___ Input records ___

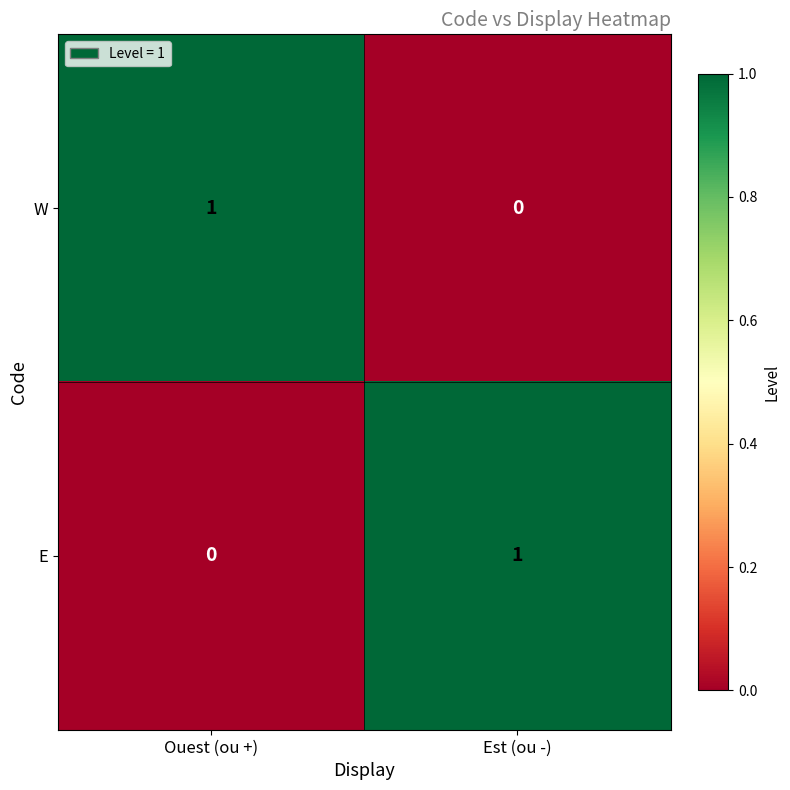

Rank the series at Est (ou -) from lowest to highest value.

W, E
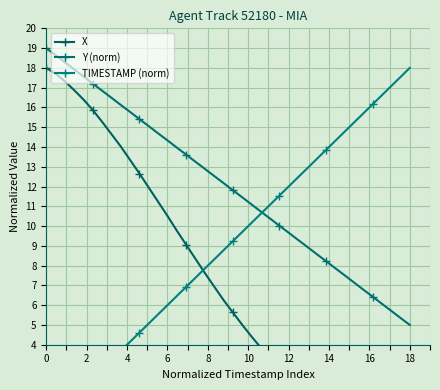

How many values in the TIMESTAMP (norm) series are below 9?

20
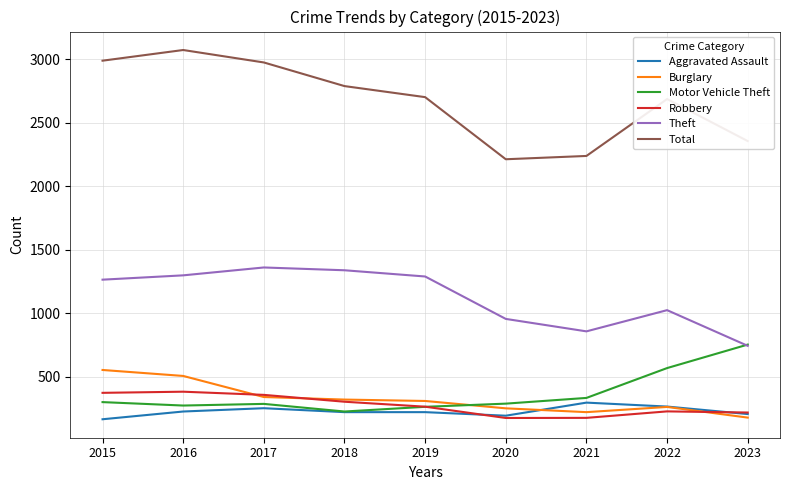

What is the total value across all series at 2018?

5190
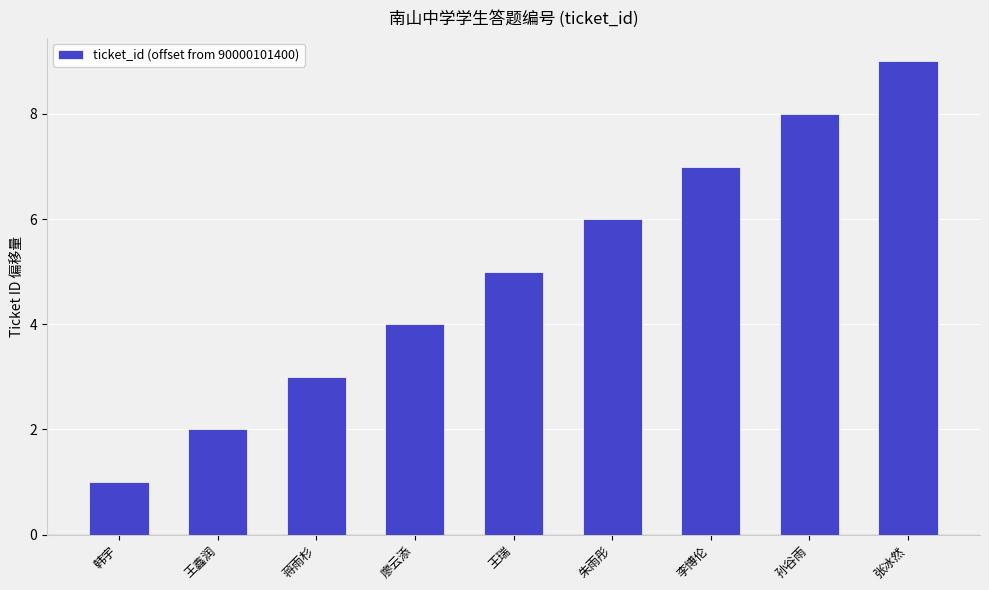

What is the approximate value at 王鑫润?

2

___

How many lines in the items above contain the word "series"? Reply with the number alone.

3